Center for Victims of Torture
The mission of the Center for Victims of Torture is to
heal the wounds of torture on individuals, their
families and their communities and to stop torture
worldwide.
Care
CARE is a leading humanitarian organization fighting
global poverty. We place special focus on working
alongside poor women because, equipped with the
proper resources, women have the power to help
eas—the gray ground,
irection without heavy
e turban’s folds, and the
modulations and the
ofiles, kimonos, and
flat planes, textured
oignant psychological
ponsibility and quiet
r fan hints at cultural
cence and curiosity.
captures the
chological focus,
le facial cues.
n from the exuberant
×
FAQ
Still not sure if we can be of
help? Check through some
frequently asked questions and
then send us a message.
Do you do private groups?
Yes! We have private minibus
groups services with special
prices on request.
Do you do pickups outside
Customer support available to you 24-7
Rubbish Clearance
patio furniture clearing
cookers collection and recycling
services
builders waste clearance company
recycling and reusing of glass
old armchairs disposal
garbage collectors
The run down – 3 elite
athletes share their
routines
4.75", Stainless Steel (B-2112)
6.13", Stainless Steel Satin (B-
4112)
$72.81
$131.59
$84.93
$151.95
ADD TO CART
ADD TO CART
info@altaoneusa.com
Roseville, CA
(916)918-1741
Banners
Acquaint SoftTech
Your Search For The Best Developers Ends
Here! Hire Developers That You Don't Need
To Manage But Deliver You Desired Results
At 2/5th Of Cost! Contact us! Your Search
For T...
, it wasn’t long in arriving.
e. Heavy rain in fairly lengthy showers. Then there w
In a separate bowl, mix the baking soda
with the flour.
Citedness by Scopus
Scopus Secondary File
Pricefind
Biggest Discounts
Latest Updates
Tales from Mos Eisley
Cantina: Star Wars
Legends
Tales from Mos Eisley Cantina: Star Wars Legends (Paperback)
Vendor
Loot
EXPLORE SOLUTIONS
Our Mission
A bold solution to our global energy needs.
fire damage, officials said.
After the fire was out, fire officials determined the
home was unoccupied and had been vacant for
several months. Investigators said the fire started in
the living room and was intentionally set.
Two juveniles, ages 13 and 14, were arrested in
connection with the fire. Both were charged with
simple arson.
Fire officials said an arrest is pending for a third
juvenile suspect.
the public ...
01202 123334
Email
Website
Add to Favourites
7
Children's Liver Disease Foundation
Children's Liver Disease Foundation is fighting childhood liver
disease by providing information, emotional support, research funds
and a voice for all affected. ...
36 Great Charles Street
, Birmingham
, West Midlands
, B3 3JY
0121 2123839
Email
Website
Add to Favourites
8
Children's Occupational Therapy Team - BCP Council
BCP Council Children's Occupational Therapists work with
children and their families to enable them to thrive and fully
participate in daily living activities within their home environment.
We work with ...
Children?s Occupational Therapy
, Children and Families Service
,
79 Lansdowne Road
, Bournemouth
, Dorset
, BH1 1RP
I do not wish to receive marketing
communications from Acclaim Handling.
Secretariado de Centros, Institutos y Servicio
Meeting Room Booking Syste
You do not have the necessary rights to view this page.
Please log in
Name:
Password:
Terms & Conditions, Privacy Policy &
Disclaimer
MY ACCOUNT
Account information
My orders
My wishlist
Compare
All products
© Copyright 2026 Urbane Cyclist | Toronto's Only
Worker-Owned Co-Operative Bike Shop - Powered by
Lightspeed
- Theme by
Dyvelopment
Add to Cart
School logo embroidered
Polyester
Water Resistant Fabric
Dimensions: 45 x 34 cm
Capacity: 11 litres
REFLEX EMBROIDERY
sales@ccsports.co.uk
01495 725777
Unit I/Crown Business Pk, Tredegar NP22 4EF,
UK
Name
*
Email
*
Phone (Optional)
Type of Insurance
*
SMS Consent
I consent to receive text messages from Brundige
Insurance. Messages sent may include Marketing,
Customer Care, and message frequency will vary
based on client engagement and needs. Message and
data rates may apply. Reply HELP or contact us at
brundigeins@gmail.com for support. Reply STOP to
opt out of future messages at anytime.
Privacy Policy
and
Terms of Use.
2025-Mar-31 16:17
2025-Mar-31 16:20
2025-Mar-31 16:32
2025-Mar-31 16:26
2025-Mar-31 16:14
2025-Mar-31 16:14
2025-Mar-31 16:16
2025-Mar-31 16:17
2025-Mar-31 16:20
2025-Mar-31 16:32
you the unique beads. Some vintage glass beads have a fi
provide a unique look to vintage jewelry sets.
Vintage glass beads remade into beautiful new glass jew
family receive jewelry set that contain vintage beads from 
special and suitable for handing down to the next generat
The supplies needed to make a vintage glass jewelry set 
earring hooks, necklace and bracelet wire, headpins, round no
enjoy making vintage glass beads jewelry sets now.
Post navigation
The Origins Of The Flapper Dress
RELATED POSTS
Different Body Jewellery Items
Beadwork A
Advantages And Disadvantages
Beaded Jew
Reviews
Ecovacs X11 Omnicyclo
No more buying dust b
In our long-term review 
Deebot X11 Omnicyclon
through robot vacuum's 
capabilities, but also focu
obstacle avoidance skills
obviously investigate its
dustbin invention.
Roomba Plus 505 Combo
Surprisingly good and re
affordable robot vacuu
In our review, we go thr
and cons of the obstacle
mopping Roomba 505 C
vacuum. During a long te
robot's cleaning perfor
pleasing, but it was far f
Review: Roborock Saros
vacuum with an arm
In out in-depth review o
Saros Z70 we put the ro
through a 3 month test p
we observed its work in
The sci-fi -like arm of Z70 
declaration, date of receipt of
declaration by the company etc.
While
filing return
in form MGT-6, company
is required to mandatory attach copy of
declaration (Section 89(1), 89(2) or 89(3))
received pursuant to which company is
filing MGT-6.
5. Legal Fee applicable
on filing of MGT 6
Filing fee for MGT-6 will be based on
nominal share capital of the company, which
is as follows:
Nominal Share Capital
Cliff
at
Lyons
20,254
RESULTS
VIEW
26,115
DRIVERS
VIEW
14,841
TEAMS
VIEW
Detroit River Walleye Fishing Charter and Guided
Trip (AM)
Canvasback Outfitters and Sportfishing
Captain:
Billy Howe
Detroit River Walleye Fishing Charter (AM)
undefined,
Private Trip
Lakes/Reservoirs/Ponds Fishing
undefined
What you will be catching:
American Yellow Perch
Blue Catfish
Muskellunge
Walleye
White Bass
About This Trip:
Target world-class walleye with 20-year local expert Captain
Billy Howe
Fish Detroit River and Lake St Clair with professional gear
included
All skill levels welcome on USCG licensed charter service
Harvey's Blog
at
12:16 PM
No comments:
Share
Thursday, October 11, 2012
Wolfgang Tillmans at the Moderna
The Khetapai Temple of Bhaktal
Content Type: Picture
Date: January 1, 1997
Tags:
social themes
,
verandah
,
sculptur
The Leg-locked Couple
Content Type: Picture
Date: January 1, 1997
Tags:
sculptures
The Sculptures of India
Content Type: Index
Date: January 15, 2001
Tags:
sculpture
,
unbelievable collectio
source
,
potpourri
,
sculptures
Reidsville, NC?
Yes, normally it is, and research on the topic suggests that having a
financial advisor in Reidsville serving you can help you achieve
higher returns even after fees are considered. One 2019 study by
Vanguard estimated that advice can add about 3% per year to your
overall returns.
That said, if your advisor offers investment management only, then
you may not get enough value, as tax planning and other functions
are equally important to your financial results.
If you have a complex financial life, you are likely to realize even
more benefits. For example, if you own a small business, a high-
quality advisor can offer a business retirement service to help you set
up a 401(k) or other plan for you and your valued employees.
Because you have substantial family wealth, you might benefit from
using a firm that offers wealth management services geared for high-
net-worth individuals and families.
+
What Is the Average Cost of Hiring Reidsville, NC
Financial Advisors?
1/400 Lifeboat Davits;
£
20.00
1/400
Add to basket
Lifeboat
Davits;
---+---
▶ **Requirement**
Exactly as it appears above, retype the material in full.

▶ **Task output**
Center for Victims of Torture
The mission of the Center for Victims of Torture is to
heal the wounds of torture on individuals, their
families and their communities and to stop torture
worldwide.
Care
CARE is a leading humanitarian organization fighting
global poverty. We place special focus on working
alongside poor women because, equipped with the
proper resources, women have the power to help
eas—the gray ground,
irection without heavy
e turban’s folds, and the
modulations and the
ofiles, kimonos, and
flat planes, textured
oignant psychological
ponsibility and quiet
r fan hints at cultural
cence and curiosity.
captures the
chological focus,
le facial cues.
n from the exuberant
×
FAQ
Still not sure if we can be of
help? Check through some
frequently asked questions and
then send us a message.
Do you do private groups?
Yes! We have private minibus
groups services with special
prices on request.
Do you do pickups outside
Customer support available to you 24-7
Rubbish Clearance
patio furniture clearing
cookers collection and recycling
services
builders waste clearance company
recycling and reusing of glass
old armchairs disposal
garbage collectors
The run down – 3 elite
athletes share their
routines
4.75", Stainless Steel (B-2112)
6.13", Stainless Steel Satin (B-
4112)
$72.81
$131.59
$84.93
$151.95
ADD TO CART
ADD TO CART
info@altaoneusa.com
Roseville, CA
(916)918-1741
Banners
Acquaint SoftTech
Your Search For The Best Developers Ends
Here! Hire Developers That You Don't Need
To Manage But Deliver You Desired Results
At 2/5th Of Cost! Contact us! Your Search
For T...
, it wasn’t long in arriving.
e. Heavy rain in fairly lengthy showers. Then there w
In a separate bowl, mix the baking soda
with the flour.
Citedness by Scopus
Scopus Secondary File
Pricefind
Biggest Discounts
Latest Updates
Tales from Mos Eisley
Cantina: Star Wars
Legends
Tales from Mos Eisley Cantina: Star Wars Legends (Paperback)
Vendor
Loot
EXPLORE SOLUTIONS
Our Mission
A bold solution to our global energy needs.
fire damage, officials said.
After the fire was out, fire officials determined the
home was unoccupied and had been vacant for
several months. Investigators said the fire started in
the living room and was intentionally set.
Two juveniles, ages 13 and 14, were arrested in
connection with the fire. Both were charged with
simple arson.
Fire officials said an arrest is pending for a third
juvenile suspect.
the public ...
01202 123334
Email
Website
Add to Favourites
7
Children's Liver Disease Foundation
Children's Liver Disease Foundation is fighting childhood liver
disease by providing information, emotional support, research funds
and a voice for all affected. ...
36 Great Charles Street
, Birmingham
, West Midlands
, B3 3JY
0121 2123839
Email
Website
Add to Favourites
8
Children's Occupational Therapy Team - BCP Council
BCP Council Children's Occupational Therapists work with
children and their families to enable them to thrive and fully
participate in daily living activities within their home environment.
We work with ...
Children?s Occupational Therapy
, Children and Families Service
,
79 Lansdowne Road
, Bournemouth
, Dorset
, BH1 1RP
I do not wish to receive marketing
communications from Acclaim Handling.
Secretariado de Centros, Institutos y Servicio
Meeting Room Booking Syste
You do not have the necessary rights to view this page.
Please log in
Name:
Password:
Terms & Conditions, Privacy Policy &
Disclaimer
MY ACCOUNT
Account information
My orders
My wishlist
Compare
All products
© Copyright 2026 Urbane Cyclist | Toronto's Only
Worker-Owned Co-Operative Bike Shop - Powered by
Lightspeed
- Theme by
Dyvelopment
Add to Cart
School logo embroidered
Polyester
Water Resistant Fabric
Dimensions: 45 x 34 cm
Capacity: 11 litres
REFLEX EMBROIDERY
sales@ccsports.co.uk
01495 725777
Unit I/Crown Business Pk, Tredegar NP22 4EF,
UK
Name
*
Email
*
Phone (Optional)
Type of Insurance
*
SMS Consent
I consent to receive text messages from Brundige
Insurance. Messages sent may include Marketing,
Customer Care, and message frequency will vary
based on client engagement and needs. Message and
data rates may apply. Reply HELP or contact us at
brundigeins@gmail.com for support. Reply STOP to
opt out of future messages at anytime.
Privacy Policy
and
Terms of Use.
2025-Mar-31 16:17
2025-Mar-31 16:20
2025-Mar-31 16:32
2025-Mar-31 16:26
2025-Mar-31 16:14
2025-Mar-31 16:14
2025-Mar-31 16:16
2025-Mar-31 16:17
2025-Mar-31 16:20
2025-Mar-31 16:32
you the unique beads. Some vintage glass beads have a fi
provide a unique look to vintage jewelry sets.
Vintage glass beads remade into beautiful new glass jew
family receive jewelry set that contain vintage beads from 
special and suitable for handing down to the next generat
The supplies needed to make a vintage glass jewelry set 
earring hooks, necklace and bracelet wire, headpins, round no
enjoy making vintage glass beads jewelry sets now.
Post navigation
The Origins Of The Flapper Dress
RELATED POSTS
Different Body Jewellery Items
Beadwork A
Advantages And Disadvantages
Beaded Jew
Reviews
Ecovacs X11 Omnicyclo
No more buying dust b
In our long-term review 
Deebot X11 Omnicyclon
through robot vacuum's 
capabilities, but also focu
obstacle avoidance skills
obviously investigate its
dustbin invention.
Roomba Plus 505 Combo
Surprisingly good and re
affordable robot vacuu
In our review, we go thr
and cons of the obstacle
mopping Roomba 505 C
vacuum. During a long te
robot's cleaning perfor
pleasing, but it was far f
Review: Roborock Saros
vacuum with an arm
In out in-depth review o
Saros Z70 we put the ro
through a 3 month test p
we observed its work in
The sci-fi -like arm of Z70 
declaration, date of receipt of
declaration by the company etc.
While
filing return
in form MGT-6, company
is required to mandatory attach copy of
declaration (Section 89(1), 89(2) or 89(3))
received pursuant to which company is
filing MGT-6.
5. Legal Fee applicable
on filing of MGT 6
Filing fee for MGT-6 will be based on
nominal share capital of the company, which
is as follows:
Nominal Share Capital
Cliff
at
Lyons
20,254
RESULTS
VIEW
26,115
DRIVERS
VIEW
14,841
TEAMS
VIEW
Detroit River Walleye Fishing Charter and Guided
Trip (AM)
Canvasback Outfitters and Sportfishing
Captain:
Billy Howe
Detroit River Walleye Fishing Charter (AM)
undefined,
Private Trip
Lakes/Reservoirs/Ponds Fishing
undefined
What you will be catching:
American Yellow Perch
Blue Catfish
Muskellunge
Walleye
White Bass
About This Trip:
Target world-class walleye with 20-year local expert Captain
Billy Howe
Fish Detroit River and Lake St Clair with professional gear
included
All skill levels welcome on USCG licensed charter service
Harvey's Blog
at
12:16 PM
No comments:
Share
Thursday, October 11, 2012
Wolfgang Tillmans at the Moderna
The Khetapai Temple of Bhaktal
Content Type: Picture
Date: January 1, 1997
Tags:
social themes
,
verandah
,
sculptur
The Leg-locked Couple
Content Type: Picture
Date: January 1, 1997
Tags:
sculptures
The Sculptures of India
Content Type: Index
Date: January 15, 2001
Tags:
sculpture
,
unbelievable collectio
source
,
potpourri
,
sculptures
Reidsville, NC?
Yes, normally it is, and research on the topic suggests that having a
financial advisor in Reidsville serving you can help you achieve
higher returns even after fees are considered. One 2019 study by
Vanguard estimated that advice can add about 3% per year to your
overall returns.
That said, if your advisor offers investment management only, then
you may not get enough value, as tax planning and other functions
are equally important to your financial results.
If you have a complex financial life, you are likely to realize even
more benefits. For example, if you own a small business, a high-
quality advisor can offer a business retirement service to help you set
up a 401(k) or other plan for you and your valued employees.
Because you have substantial family wealth, you might benefit from
using a firm that offers wealth management services geared for high-
net-worth individuals and families.
+
What Is the Average Cost of Hiring Reidsville, NC
Financial Advisors?
1/400 Lifeboat Davits;
£
20.00
1/400
Add to basket
Lifeboat
Davits;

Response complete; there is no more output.